Cette opération sera menée conjointement par la FFAP, qui représente cent cinquante à deux cents apiculteurs professionnels, et la section apicole de la Confédération paysanne, syndicat agricole minoritaire, très investi dans les sujets environnementaux. « Dans l’urgence, il faut au moins qu’on puisse apporter un soutien, et un effort, de un à cinq essaims, seront demandés à nos apiculteurs », a poursuivi Thierry Dolivet, de la Confédération paysanne, apiculteur dans la Creuse.

Quelque cent cinquante essaims ont déjà été promis et seront livrés au début du printemps prochain, selon la FFAP. Les services vétérinaires de l’Ariège ont lancé en février une mission pour évaluer l’éventualité d’un lien entre ces pertes et la désinsectisation du bétail dans le cadre de la lutte contre la fièvre catarrhale ovine (FCO).

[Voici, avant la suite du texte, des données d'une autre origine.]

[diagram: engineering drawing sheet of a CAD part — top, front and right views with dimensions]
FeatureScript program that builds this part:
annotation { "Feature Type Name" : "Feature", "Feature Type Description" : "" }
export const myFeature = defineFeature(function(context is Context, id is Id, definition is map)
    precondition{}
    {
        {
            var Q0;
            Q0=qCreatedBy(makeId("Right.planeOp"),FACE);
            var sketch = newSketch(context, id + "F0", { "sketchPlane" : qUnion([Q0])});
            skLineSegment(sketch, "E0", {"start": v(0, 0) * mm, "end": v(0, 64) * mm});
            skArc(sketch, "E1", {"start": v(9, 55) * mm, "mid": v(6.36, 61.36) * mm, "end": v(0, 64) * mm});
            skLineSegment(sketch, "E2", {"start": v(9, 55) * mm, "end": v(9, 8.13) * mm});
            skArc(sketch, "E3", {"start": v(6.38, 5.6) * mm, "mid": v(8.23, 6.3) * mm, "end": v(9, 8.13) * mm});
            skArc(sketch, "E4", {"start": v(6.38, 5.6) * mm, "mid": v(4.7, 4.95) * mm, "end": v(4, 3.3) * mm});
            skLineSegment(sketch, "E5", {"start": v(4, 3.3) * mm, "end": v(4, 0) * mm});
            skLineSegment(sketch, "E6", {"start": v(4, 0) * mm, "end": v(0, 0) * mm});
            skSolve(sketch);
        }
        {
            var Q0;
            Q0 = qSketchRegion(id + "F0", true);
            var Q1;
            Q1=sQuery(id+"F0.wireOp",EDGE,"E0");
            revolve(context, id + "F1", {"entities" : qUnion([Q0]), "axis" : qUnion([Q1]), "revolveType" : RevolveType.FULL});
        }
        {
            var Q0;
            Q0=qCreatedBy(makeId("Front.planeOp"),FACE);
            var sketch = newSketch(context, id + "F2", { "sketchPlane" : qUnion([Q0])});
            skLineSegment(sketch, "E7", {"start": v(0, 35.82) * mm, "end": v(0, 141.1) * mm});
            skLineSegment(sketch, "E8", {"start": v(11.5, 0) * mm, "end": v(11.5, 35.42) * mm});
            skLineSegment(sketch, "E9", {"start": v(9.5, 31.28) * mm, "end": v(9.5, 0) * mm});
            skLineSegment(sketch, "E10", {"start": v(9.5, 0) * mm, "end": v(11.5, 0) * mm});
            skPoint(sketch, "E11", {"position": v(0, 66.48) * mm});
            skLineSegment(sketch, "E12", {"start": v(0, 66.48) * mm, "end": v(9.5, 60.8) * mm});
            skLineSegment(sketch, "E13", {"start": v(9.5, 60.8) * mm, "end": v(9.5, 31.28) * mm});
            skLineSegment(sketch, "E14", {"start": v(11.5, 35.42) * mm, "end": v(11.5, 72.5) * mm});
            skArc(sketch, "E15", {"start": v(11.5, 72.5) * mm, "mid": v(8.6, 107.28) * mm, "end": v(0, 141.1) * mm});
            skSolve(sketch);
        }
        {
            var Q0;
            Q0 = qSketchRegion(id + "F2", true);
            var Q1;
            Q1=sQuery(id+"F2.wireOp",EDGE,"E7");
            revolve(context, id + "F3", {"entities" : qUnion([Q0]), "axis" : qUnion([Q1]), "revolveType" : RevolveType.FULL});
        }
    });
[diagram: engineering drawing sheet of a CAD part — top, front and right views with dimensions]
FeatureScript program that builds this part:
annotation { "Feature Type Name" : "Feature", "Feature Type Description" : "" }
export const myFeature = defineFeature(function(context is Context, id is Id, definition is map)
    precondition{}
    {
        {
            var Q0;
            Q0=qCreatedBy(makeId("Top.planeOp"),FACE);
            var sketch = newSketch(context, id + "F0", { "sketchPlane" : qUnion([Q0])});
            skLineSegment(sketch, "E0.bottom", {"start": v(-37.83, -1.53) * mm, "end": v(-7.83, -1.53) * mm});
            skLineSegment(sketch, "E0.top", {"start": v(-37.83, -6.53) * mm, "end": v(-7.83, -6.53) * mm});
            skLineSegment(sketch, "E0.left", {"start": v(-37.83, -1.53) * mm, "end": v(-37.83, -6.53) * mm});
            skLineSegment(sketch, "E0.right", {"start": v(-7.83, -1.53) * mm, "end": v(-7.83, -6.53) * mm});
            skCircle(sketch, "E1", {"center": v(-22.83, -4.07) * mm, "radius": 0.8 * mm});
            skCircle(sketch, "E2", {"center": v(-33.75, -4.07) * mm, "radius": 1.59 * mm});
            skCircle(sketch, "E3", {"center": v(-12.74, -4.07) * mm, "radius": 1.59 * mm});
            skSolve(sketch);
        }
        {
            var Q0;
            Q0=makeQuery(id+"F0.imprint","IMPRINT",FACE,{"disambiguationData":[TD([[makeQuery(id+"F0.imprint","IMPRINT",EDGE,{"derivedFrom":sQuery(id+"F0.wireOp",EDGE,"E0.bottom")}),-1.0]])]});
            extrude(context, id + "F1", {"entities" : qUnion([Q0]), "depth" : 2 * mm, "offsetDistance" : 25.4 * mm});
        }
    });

Selon Alain David, les services de l’Etat « sont venus constater mais rien n’a été fait ».

« Les bêtes qui vont dans les estives (veaux, moutons, vaches…) sont traitées avec des produits antiparasitaires que l’on retrouve dans les déjections et qui polluent l’environnement. Et c’est cela qui pourrait être la cause de cette surmortalité importante », explique-t-il.

De son côté, le ministère de l’agriculture n’a pas réagi dans l’immédiat.

Bruxelles a interdit en 2013 et pour deux ans l’usage des trois pesticides néonicotinoïdes jugés responsables en partie de cette situation. Insuffisant pour les apiculteurs, qui réclament un moratoire étendu à toutes les autres molécules, alors qu’en 2013 la production de miel en France a été inférieure à 15 000 tonnes, soit moitié moins qu’en 1995, pour un nombre de ruches presque équivalent.